*WHAT TO WORK ON*. When you copy the listing, reproduce each line as it appears and omit every image.
*** Block opens ***
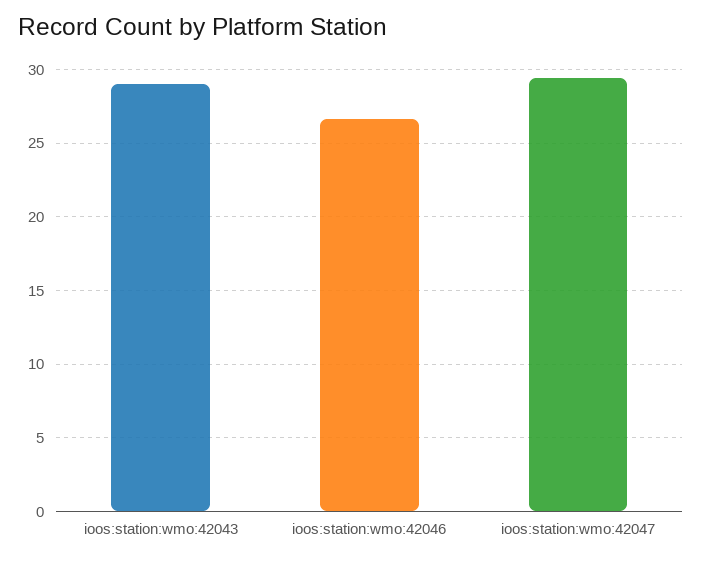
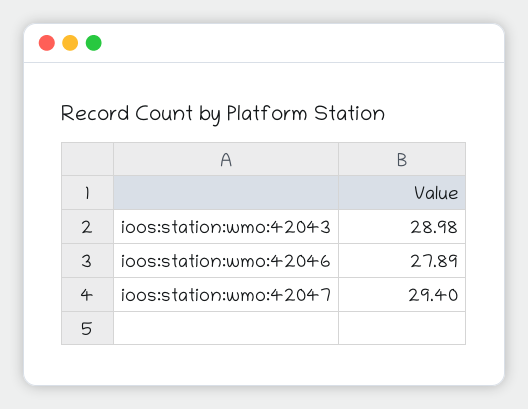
ioos:station:wmo:42046: 26.5 -> 27.89

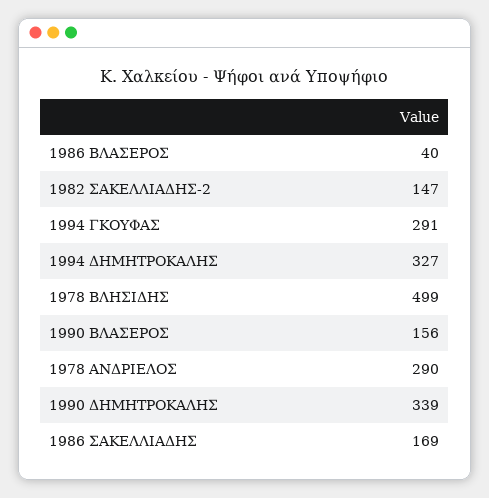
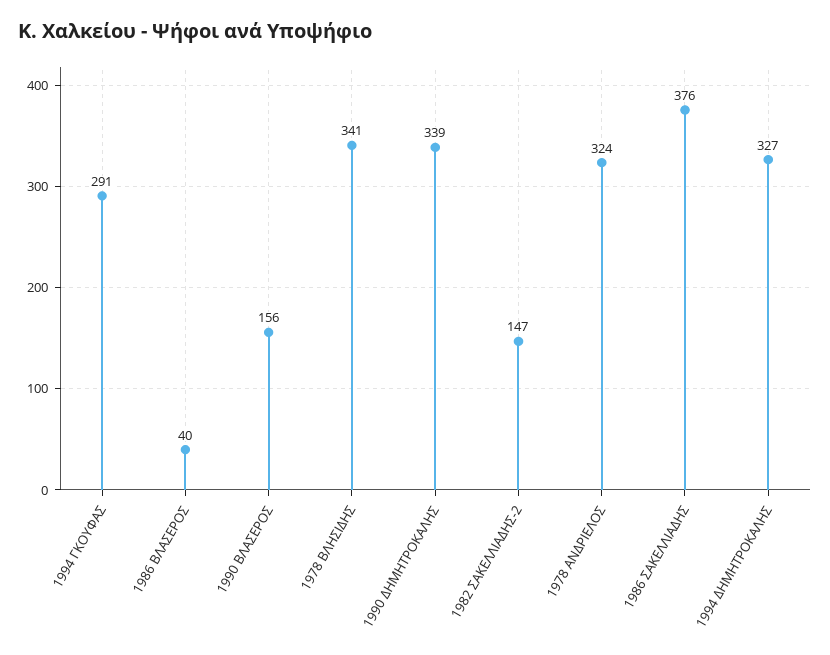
1978 ΒΛΗΣΙΔΗΣ: 499 -> 341
1978 ΑΝΔΡΙΕΛΟΣ: 290 -> 324
1986 ΣΑΚΕΛΛΙΑΔΗΣ: 169 -> 376

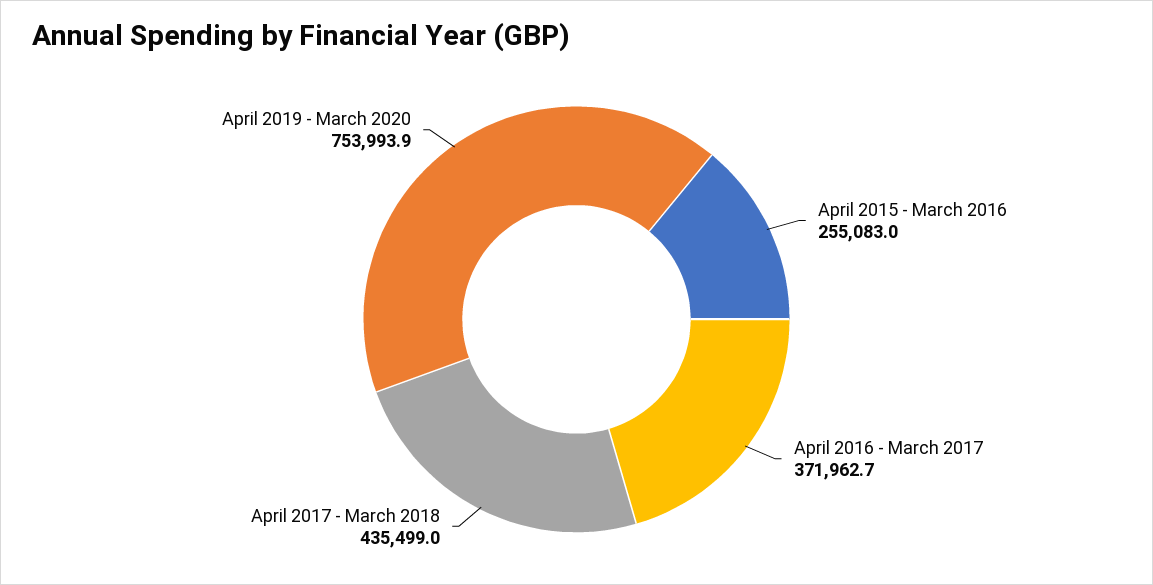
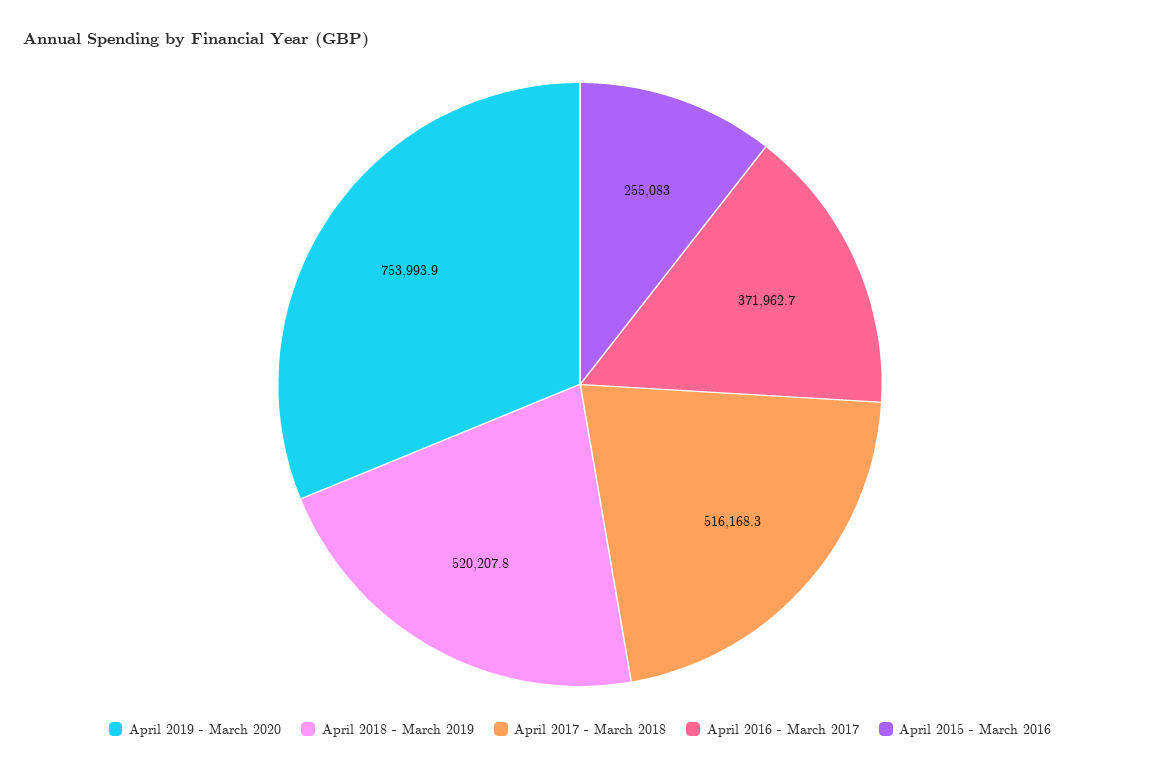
April 2017 - March 2018: 435499 -> 516168.3
April 2018 - March 2019: none -> 520207.8

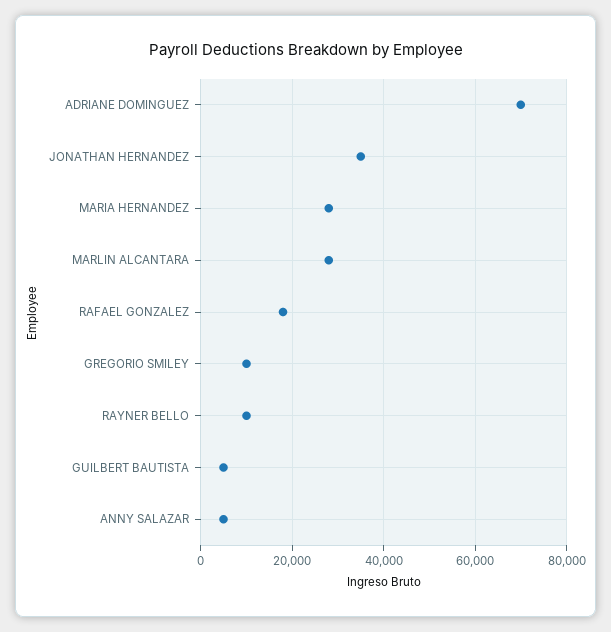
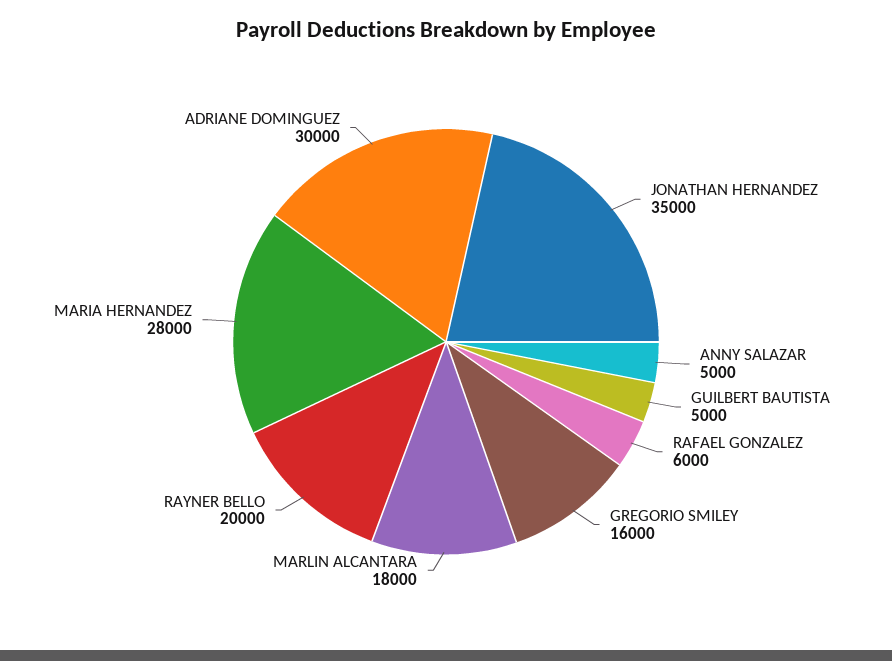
ADRIANE DOMINGUEZ: 70000 -> 30000
MARLIN ALCANTARA: 28000 -> 18000
RAFAEL GONZALEZ: 18000 -> 6000
GREGORIO SMILEY: 10000 -> 16000
RAYNER BELLO: 10000 -> 20000

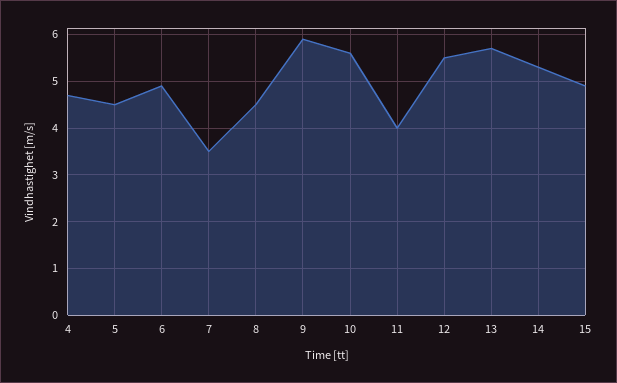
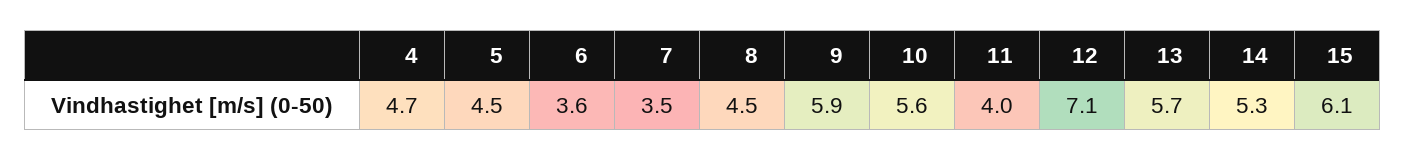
6: 5 -> 3.6
12: 5.5 -> 7.1
15: 5 -> 6.1

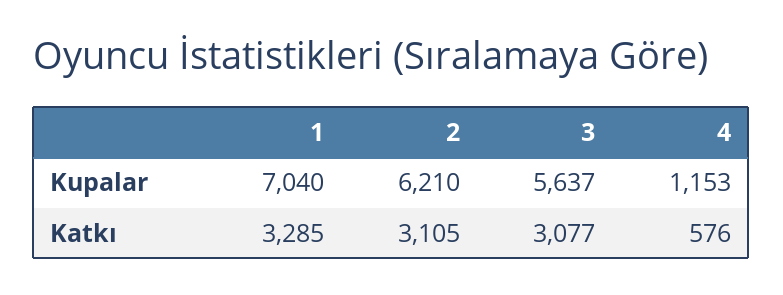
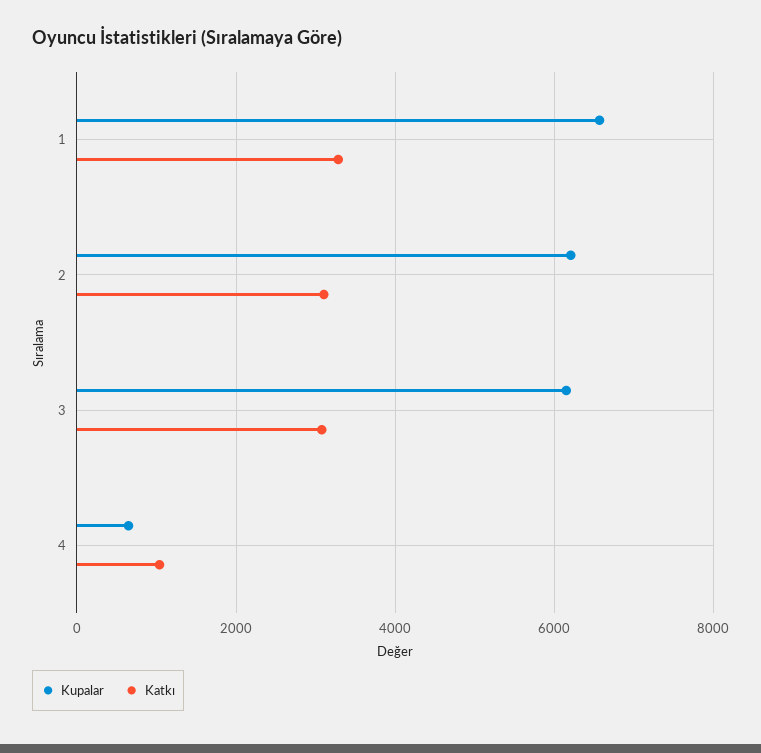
Kupalar, 1: 7040 -> 6600
Kupalar, 3: 5637 -> 6200
Kupalar, 4: 1153 -> 600
Katkı, 4: 576 -> 1000

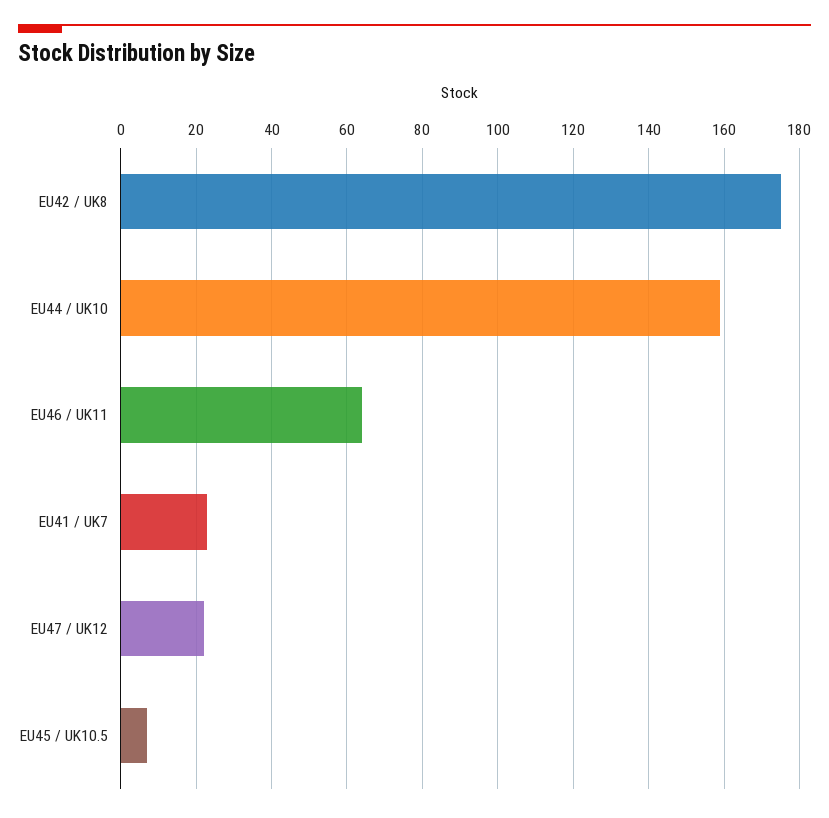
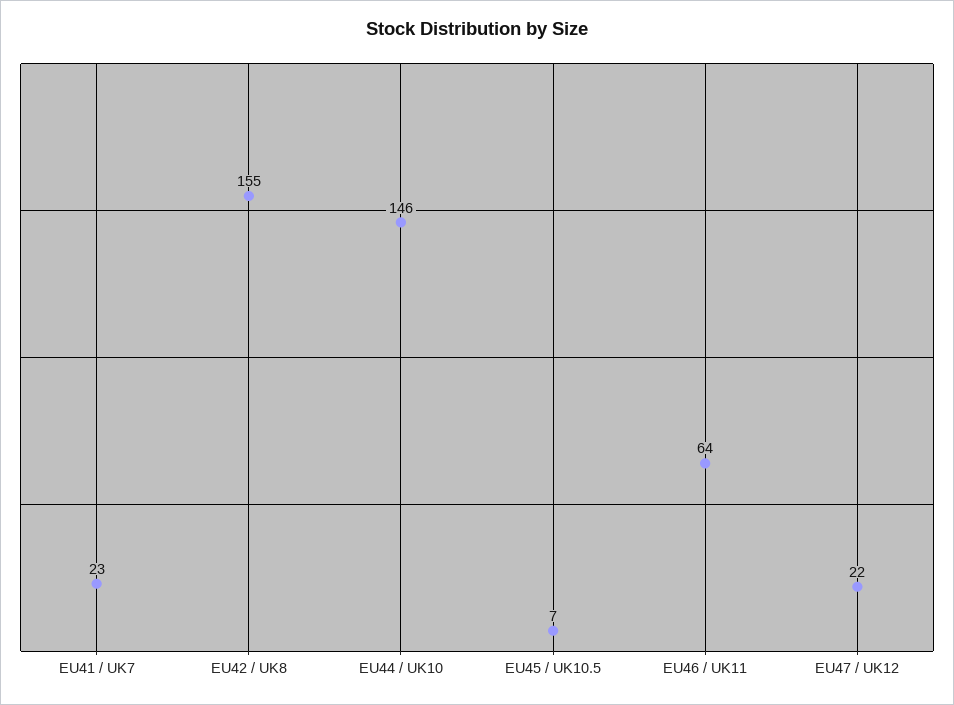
EU42 / UK8: 175 -> 155
EU44 / UK10: 160 -> 146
*** Block closes ***
*SOLUTION FOR THIS PROBLEM*.
ioos:station:wmo:42046: 26.5 -> 27.89

1978 ΒΛΗΣΙΔΗΣ: 499 -> 341
1978 ΑΝΔΡΙΕΛΟΣ: 290 -> 324
1986 ΣΑΚΕΛΛΙΑΔΗΣ: 169 -> 376

April 2017 - March 2018: 435499 -> 516168.3
April 2018 - March 2019: none -> 520207.8

ADRIANE DOMINGUEZ: 70000 -> 30000
MARLIN ALCANTARA: 28000 -> 18000
RAFAEL GONZALEZ: 18000 -> 6000
GREGORIO SMILEY: 10000 -> 16000
RAYNER BELLO: 10000 -> 20000

6: 5 -> 3.6
12: 5.5 -> 7.1
15: 5 -> 6.1

Kupalar, 1: 7040 -> 6600
Kupalar, 3: 5637 -> 6200
Kupalar, 4: 1153 -> 600
Katkı, 4: 576 -> 1000

EU42 / UK8: 175 -> 155
EU44 / UK10: 160 -> 146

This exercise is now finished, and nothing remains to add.